Saturday, February 09, 2013

My Mom passed away last weekend

It was after a long decline, and a release as she had lost her grasp on reality.  But now I want to remember her as she was before, when she was the centre of my world as a baby, then the peacemaker between and comforter to four kids and all our pets.  I don't remember her complaining about all the hassle of running a home that was always open to friends, adapting to new towns, people and places following Dad's  career. She took it all in stride.
I'm thinking about what to say at the Memorial Service, after my uncle who will be an eloquent speaker, about her integrity, good works and religious life.

I'm Toni, the oldest, chief troublemaker (but not the only one!) and as kids do, I mostly I took her love, interest in me and support for granted.  It was only when I became a mother myself - and of only two little monsters, that I realised that what I had come to expect Mothers did was actually very difficult to do.  The mob of kids that descended on our house, trips to the emergency room, treaties negotiated between warring siblings, while entertaining Dad's business guests.  The weekend trips from Chicago to Michigan (8 hrs each way!) with extra kids and dogs, packing all the food and gear...

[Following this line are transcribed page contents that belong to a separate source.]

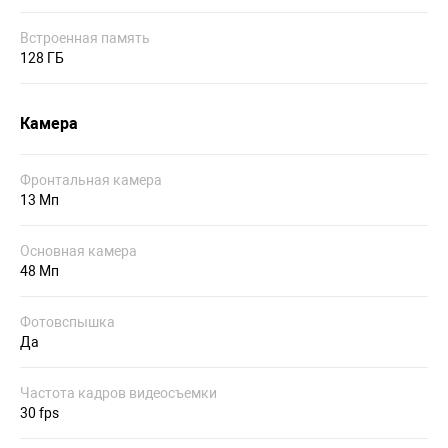
Встроенная память
128 ГБ
Камера
Фронтальная камера
13 Мп
Основная камера
48 Мп
Фотовспышка
Да
Частота кадров видеосъемки
30 fps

I count 12 different houses that we lived in, so many school and sports events.  She told me once that she felt bad after she'd left her post after dropping her pencil in the snow when the sun went behind the mountain when she was on gatekeeper duty while we were ski racing in Breckenridge. (And I thought a little rain while watching Nick play rugby made me a hero).

But its her foibles that I recognise most in myself.  She rear-ended a car while teaching me how to blow bubbles in chewing gum... (yep, I've had less of an excuse to run into a car).

And when she was my age she used to read what we called "lady and the castle books", you know the picture on the cover, gothic suspense fiction like Mary Stewart, Victoria Holt - where the virtuous governess had to work out the mystery for herself, using her intelligence and bravery. (OK the escapism I read now has a few vampires and werewolves, but Mom introduced me to fantasy).

Sometimes she messed up our names, calling me Linnie or Missi and then looking exasperated - struggling to bring the right name to mind.  I suspect you'll hear me call my son Nick - Miller, or Miller -Nick today.

Most of all, we knew she was always there for us kids and grandkids. Mom had an incredibly positive mental outlook and if there is anything I want to emulate it was her ability to make the best of what she had, welcome change and to truly be happy.




2 comments:

Anonymous said...

Dearest Toni - I am so so sorry about your loss. Your mother sounds like a wonderful person, inspiring and capable, enormously supportive and fun. It's funny how we don't really appreciate our parents till we become parents ourselves - only then do we realise what a hard row to hoe it is. Your love and admiration is so clear from what you wrote - I think you will do a great job speaking about her.

pathfinder said...

So sorry for your loss, but the good memories will last for ever and one can only hope to measure up with good memories for our own children.